Completely deadening your room will ensure you have a great audio recording to start with on which to carry out your post capture editing.
Care should be taken to take into account the deadness of the room if you decide to carry out your mixing in the room as the deadened surfaces will almost certainly result in a mix that is not portable and will be distorted when played on different players/speakers in the typical untreated room.
For vocal booths, the patterns on the tiles are mainly an aesthetic choice as is the arrangement of tiles when placed on the walls or ceilings. All the acoustic tiles in our voice over studios section will work well, with thicker tiles giving greater absorption.
Portable adjustable acoustic filters for voice over artists and podcasters
If you are stuck for a dedicated room to acoustically treat of are looking for a solution to use when you have to travel to meet guests then a portable acoustical screen or set of screens will work well.

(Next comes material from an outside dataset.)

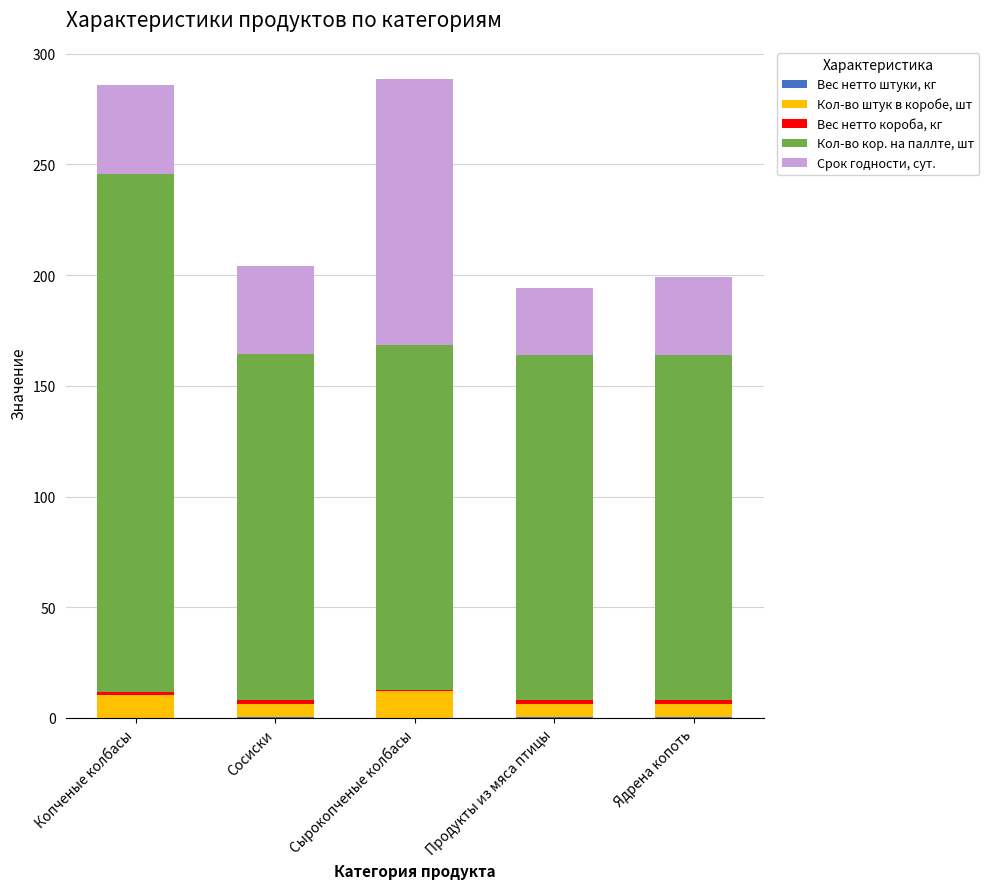

How many categories are shown in the chart?

5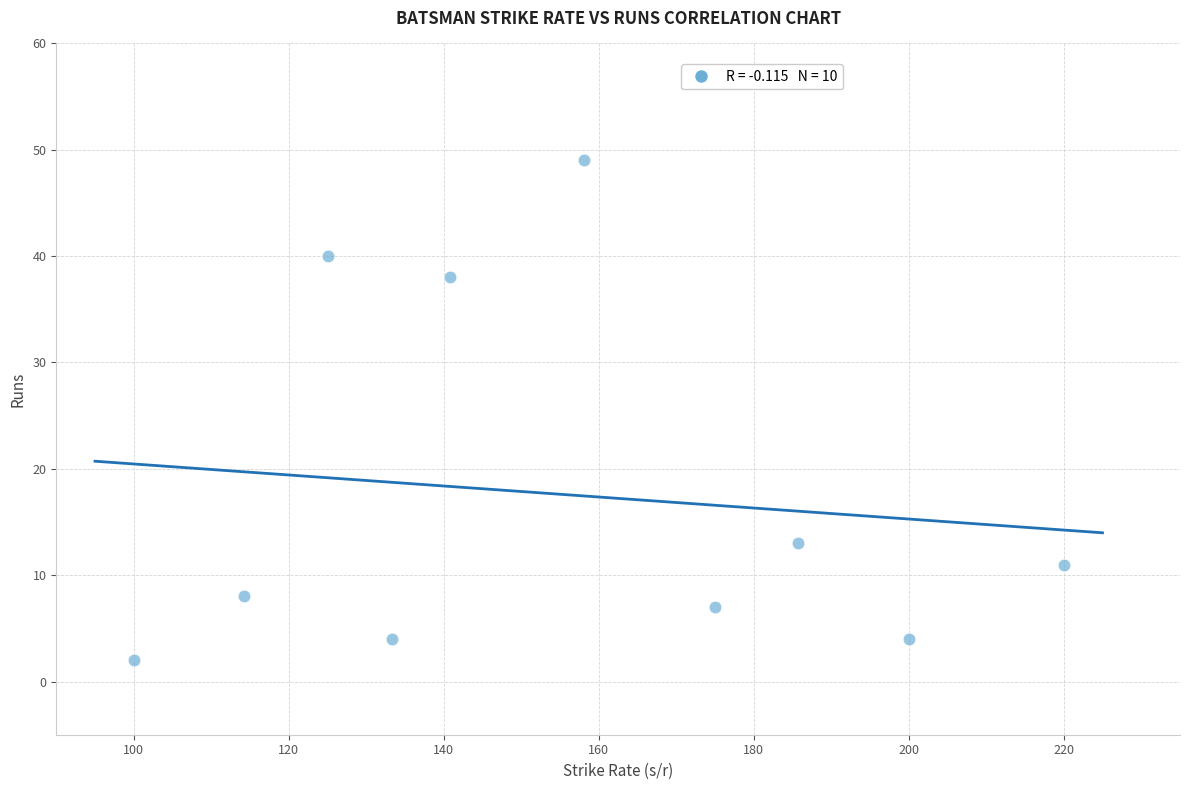

What is the range of Y values (max minus min)?

47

The flexisorb acoustical isolation filter and privacy screen is one such screen designed to sit on your table top and wrap around your recording equipment, be it a laptop, workstation or microphone. By adjusting the wrap around your device you can vary the acoustics in the area immediately surrounding the microphone, resulting in content that is comparable to that produced in sound deadened rooms.
The isolation wraps have another advantage over box type filters in that you don’t have to fiddle trying to get your head into a box and does away with the otherwise unwanted boxy effect that a box creates which colours the sound you are capturing.
That's just about it on acoustic treatment for voice over artists. There is obviously a lot more to take into account but I hope by the end of this article you can tick off one thing that needs to be sorted to get that professional sound audio content.